New York, Feb 18, 2026, 10:57 (EST) — Regular session.
- Western Digital gained roughly 5.5% after Sandisk’s $3.17 billion stock offering was priced for a debt-for-equity exchange.
- Sandisk has priced the offer at $545 per share, with the transaction slated to wrap up on Feb. 19.
- Traders are eyeing the pace of Western Digital’s debt reduction, and also tracking any moves involving the leftover Sandisk stake.
Western Digital Corp shares jumped roughly 5.5% to $299.65 during Wednesday morning’s session. The hard drive manufacturer is offloading part of its stake in Sandisk, its former unit, to help reduce debt.
This deal’s significance right now comes from its potential to wipe out a hefty portion of debt for Western Digital—no cash payout required. Storage names linked to AI data-center expansion have seen investor enthusiasm lately, but leverage remains a sticking point after years of volatility across the sector. (Reuters)
Sandisk plans to sell 5,821,135 shares at $545 apiece in a secondary offering, pricing the stock roughly 7.7% under Tuesday’s close. The company won’t see any proceeds—this is all existing stock. Western Digital, ahead of settlement, is set to exchange those shares for debt held by affiliates of J.P. Morgan Securities and BofA Securities, handing lenders equity in place of cash. After the swap, Western Digital will hang on to 1,691,884 Sandisk shares, which it says it’ll unload later. Closing is targeted for Feb. 19. (Business Wire)
A new SEC prospectus supplement reveals the exchange links up with $1.586 billion in term A-3 loans and another $1.5 billion in term loans—both set for cancellation if the swap goes through. The document also puts Sandisk’s planned distribution to Western Digital shareholders on Feb. 21, 2025, and details Western Digital’s previous moves to file and pare back its stake. (SEC)
Sandisk climbed roughly 1.9% to $601.77, moving in a wide band from $560.59 to $602.77 earlier in the session. That $545 offer price points to discounted shares—often a recipe for pressure during major secondary offerings.

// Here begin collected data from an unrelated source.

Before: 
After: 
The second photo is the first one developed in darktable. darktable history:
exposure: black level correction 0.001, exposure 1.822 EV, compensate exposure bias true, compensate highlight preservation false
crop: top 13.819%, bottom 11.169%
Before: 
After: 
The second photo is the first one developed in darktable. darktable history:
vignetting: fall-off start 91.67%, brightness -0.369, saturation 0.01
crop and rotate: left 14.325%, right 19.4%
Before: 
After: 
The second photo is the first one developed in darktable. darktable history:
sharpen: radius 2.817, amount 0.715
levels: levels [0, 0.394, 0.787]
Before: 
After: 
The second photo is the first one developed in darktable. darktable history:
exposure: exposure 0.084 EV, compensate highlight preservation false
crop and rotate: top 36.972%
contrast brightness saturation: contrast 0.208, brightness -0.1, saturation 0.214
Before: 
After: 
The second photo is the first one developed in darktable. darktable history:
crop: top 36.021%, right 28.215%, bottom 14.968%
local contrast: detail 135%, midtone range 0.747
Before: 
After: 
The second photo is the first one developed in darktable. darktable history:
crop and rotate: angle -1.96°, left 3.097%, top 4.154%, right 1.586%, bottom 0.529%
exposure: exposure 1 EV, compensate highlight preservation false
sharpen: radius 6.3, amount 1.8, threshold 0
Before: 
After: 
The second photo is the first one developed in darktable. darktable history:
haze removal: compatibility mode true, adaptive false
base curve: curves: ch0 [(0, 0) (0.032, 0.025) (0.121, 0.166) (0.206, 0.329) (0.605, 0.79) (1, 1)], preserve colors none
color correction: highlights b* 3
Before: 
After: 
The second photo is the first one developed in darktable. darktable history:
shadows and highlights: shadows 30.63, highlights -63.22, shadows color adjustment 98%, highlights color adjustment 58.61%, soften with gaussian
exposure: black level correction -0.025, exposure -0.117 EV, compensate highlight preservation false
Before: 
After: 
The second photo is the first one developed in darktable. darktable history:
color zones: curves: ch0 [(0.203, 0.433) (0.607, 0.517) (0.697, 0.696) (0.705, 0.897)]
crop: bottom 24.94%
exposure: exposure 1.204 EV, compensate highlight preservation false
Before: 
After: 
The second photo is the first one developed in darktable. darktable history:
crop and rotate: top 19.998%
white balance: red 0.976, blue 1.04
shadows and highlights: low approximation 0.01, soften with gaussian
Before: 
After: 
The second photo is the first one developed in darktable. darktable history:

Seagate Technology tacked on roughly 3.3%, while Micron Technology climbed 5.2%. The move comes as traders continue to favor storage and memory stocks, betting that hyperscalers—the giant cloud companies building sprawling data centers—aren’t done ramping up AI infrastructure spend. That push demands more storage gear.
Western Digital is pitching the cleanup as just one piece of its wider capital strategy. “Our capital allocation strategy balances reinvestment in the business, debt reduction, and capital returns to shareholders,” CEO Irving Tan said Feb. 3, rolling out another $4 billion in authorized buybacks. (Western Digital)
Reporting quarterly results on Jan. 29, Tan called the company’s showing “disciplined execution” aimed at demand in what he labeled an “AI-driven data economy,” with customers chasing “high-capacity HDDs”—those hard disk drives that keep data centers running. CFO Kris Sennesael pegged fiscal Q3 revenue at roughly $3.2 billion, midpoint, tying the forecast to data-center demand and stronger uptake of high-capacity drives. (Western Digital)
But the trade’s real test is whether the offering wraps up on time—and whether Sandisk shares stay resilient until settlement. A bigger drop in Sandisk would chop down the value of Western Digital’s leftover stake, undercutting the debt narrative, even if the swap does reduce borrowings on paper.
All eyes on Feb. 19’s close—investors want to see if Western Digital snaps up the last 1.7 million Sandisk shares right away. The immediate signal? Watch for debt dropping from the balance sheet, and check if buybacks accelerate once the swap wraps up.